Data science is becoming increasingly ubiquitous in all areas of knowledge and is reshaping data-driven discovery in strategic research and industry domains. A major aspect of data science is understanding the characteristics and complexities of data to select, extract, construct and analyze the features that best represent and model a problem. This understanding of the nature of data is crucial for developing interpretable models.
A new project by Research Assistant Professor Silvina Caino-Lores addresses the challenge of understanding scientific data, specifically those generated through large scale simulations. She has been awarded with a grant from the South Big Data Hub for this project, “Training Next-Generation Data Scientists in Non-Deterministic Scientific Data Generation.” The award is part of the S.E.E.D.S Grant Program: Southern Engagement and Enrichment in Data Science.

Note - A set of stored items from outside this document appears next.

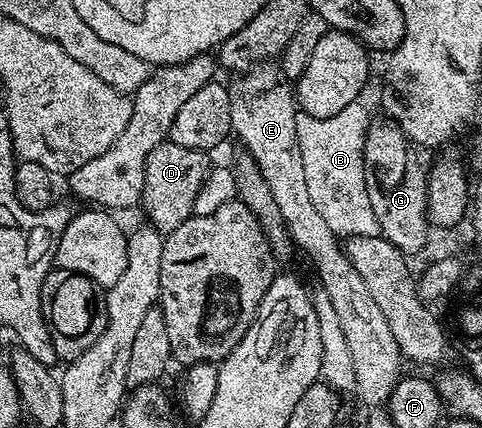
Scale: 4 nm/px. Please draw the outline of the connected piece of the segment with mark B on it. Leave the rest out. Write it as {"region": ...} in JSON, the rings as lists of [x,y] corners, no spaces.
{"region":[[[361,100],[352,102],[344,111],[328,119],[309,117],[299,112],[296,135],[300,139],[300,159],[304,159],[304,180],[308,183],[308,199],[320,211],[324,223],[339,238],[379,236],[376,214],[368,203],[364,171],[364,145],[372,114],[362,106]]]}

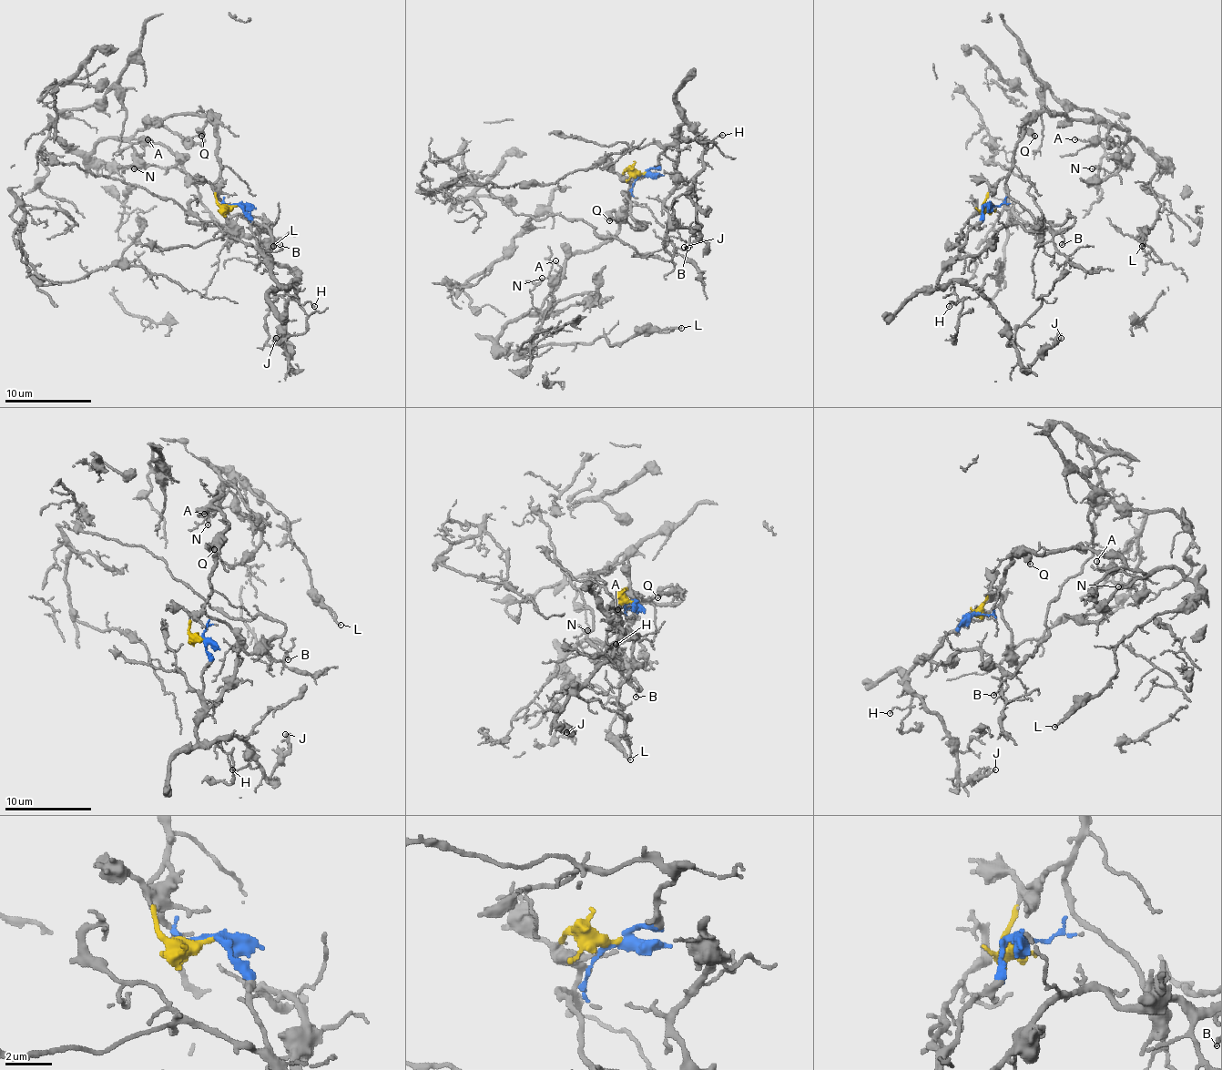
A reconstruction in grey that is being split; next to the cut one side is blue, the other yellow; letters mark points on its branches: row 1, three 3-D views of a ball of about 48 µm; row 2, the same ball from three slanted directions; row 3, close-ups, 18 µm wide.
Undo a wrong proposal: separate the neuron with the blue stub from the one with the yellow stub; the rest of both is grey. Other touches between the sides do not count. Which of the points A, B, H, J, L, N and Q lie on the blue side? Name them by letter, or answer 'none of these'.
B, H, J

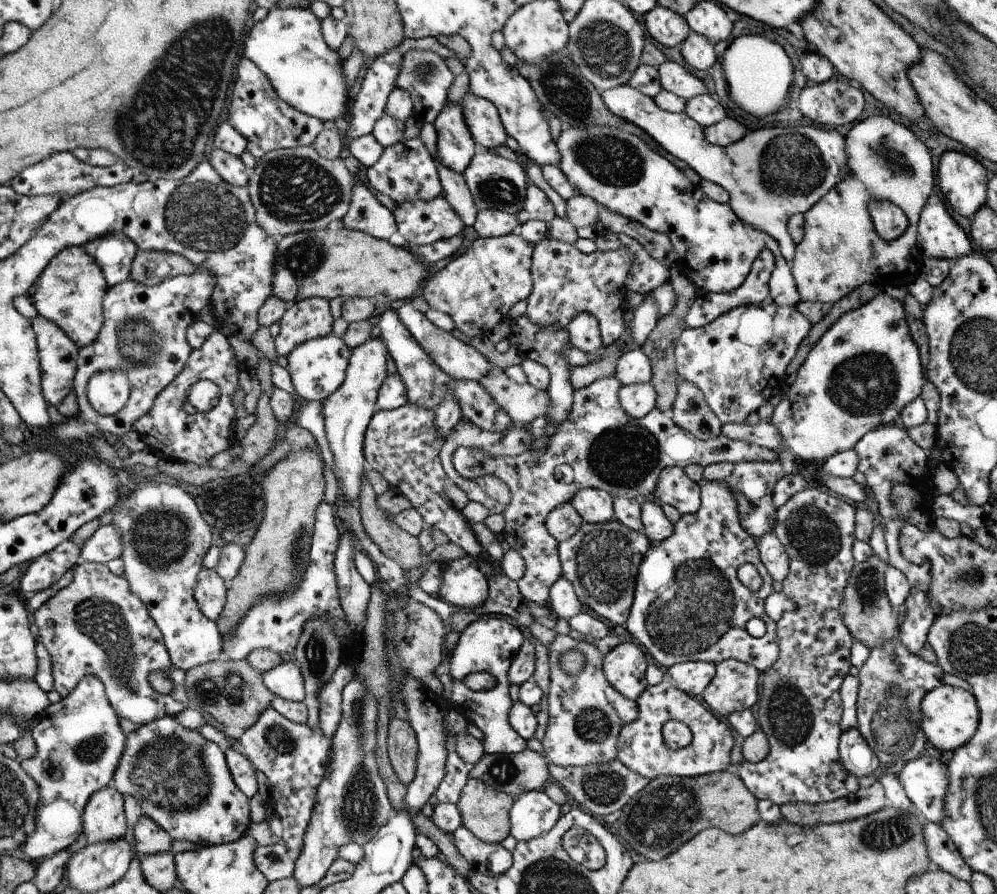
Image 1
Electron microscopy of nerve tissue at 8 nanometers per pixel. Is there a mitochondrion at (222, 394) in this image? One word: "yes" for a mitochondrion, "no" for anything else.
no

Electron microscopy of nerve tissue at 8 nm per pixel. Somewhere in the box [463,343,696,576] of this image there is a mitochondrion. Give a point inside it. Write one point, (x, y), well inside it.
(623, 455)

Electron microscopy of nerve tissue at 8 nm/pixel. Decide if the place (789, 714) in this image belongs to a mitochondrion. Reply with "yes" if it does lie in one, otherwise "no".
yes

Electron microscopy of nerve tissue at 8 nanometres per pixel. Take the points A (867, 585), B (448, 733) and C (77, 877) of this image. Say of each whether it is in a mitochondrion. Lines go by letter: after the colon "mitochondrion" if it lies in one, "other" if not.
A: mitochondrion
B: other
C: other

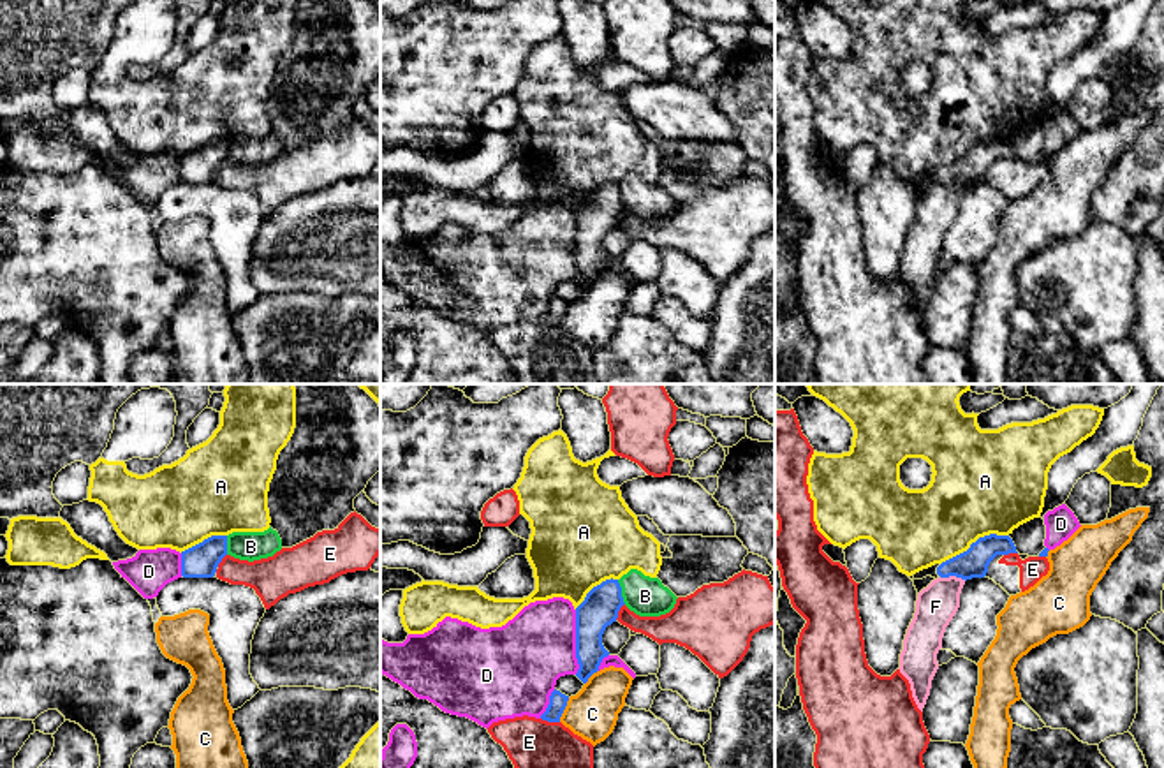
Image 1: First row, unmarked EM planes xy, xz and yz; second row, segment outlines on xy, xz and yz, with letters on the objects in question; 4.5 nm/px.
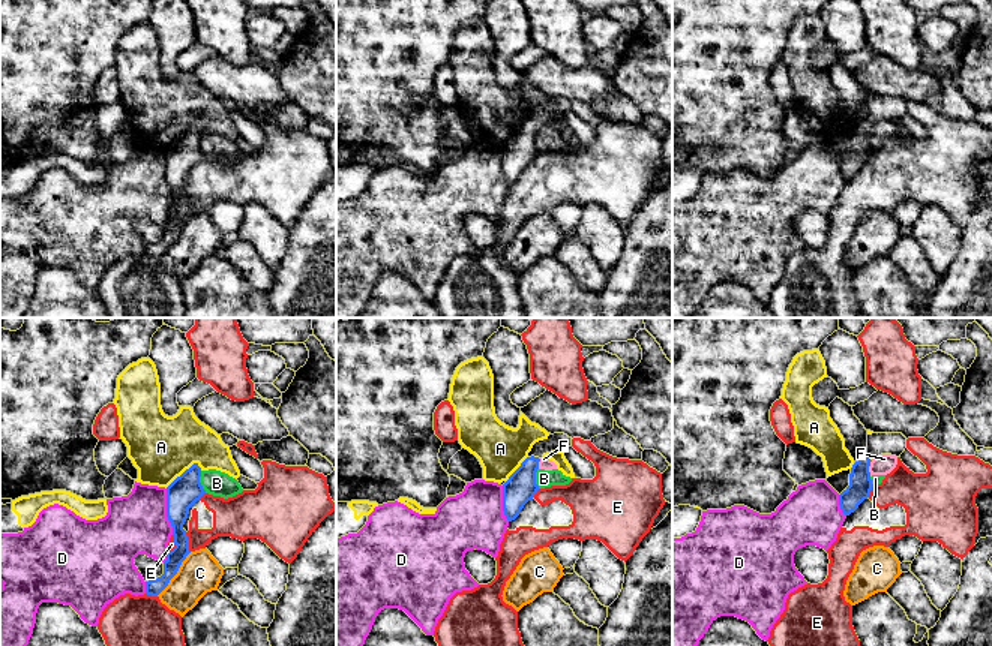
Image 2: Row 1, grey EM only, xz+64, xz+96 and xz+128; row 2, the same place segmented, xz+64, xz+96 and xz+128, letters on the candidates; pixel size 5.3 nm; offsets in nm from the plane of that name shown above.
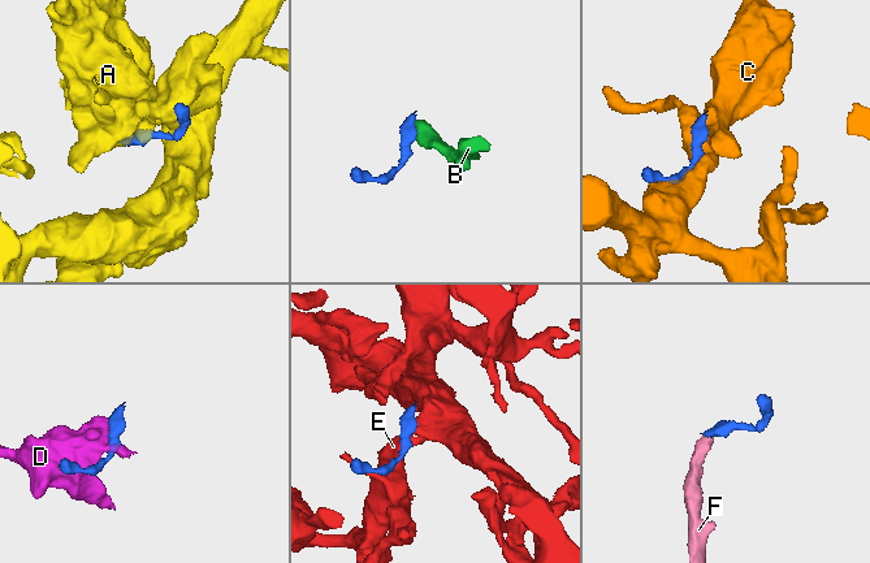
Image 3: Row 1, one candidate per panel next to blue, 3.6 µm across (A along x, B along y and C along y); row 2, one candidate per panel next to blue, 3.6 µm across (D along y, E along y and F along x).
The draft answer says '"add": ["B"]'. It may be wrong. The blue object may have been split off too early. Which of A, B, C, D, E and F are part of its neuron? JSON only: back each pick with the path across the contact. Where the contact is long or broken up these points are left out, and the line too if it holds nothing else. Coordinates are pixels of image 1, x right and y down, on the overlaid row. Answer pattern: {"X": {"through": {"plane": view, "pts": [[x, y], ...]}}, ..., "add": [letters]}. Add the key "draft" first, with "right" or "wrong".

Due to the complexity and size of these simulations, the usage of high-performance computing (HPC) and parallel programming techniques such as message passing interface is crucial to generate simulated data efficiently. Achieving high speed and scalability requires asynchronous execution of simulation code. However, such asynchronous executions often exhibit non-deterministic behavior— for example, multiple runs of the same code could produce different patterns of execution due to changes in the order of simulated events.
It is essential that data scientists gain knowledge of how non-determinism can affect the generation and analysis of scientific data. This project bridges this knowledge gap between data science and HPC-enabled domain science. The goal is to develop and deliver training modules targeted at data scientists and data science students seeking to understand the impact of non-determinism in their data science.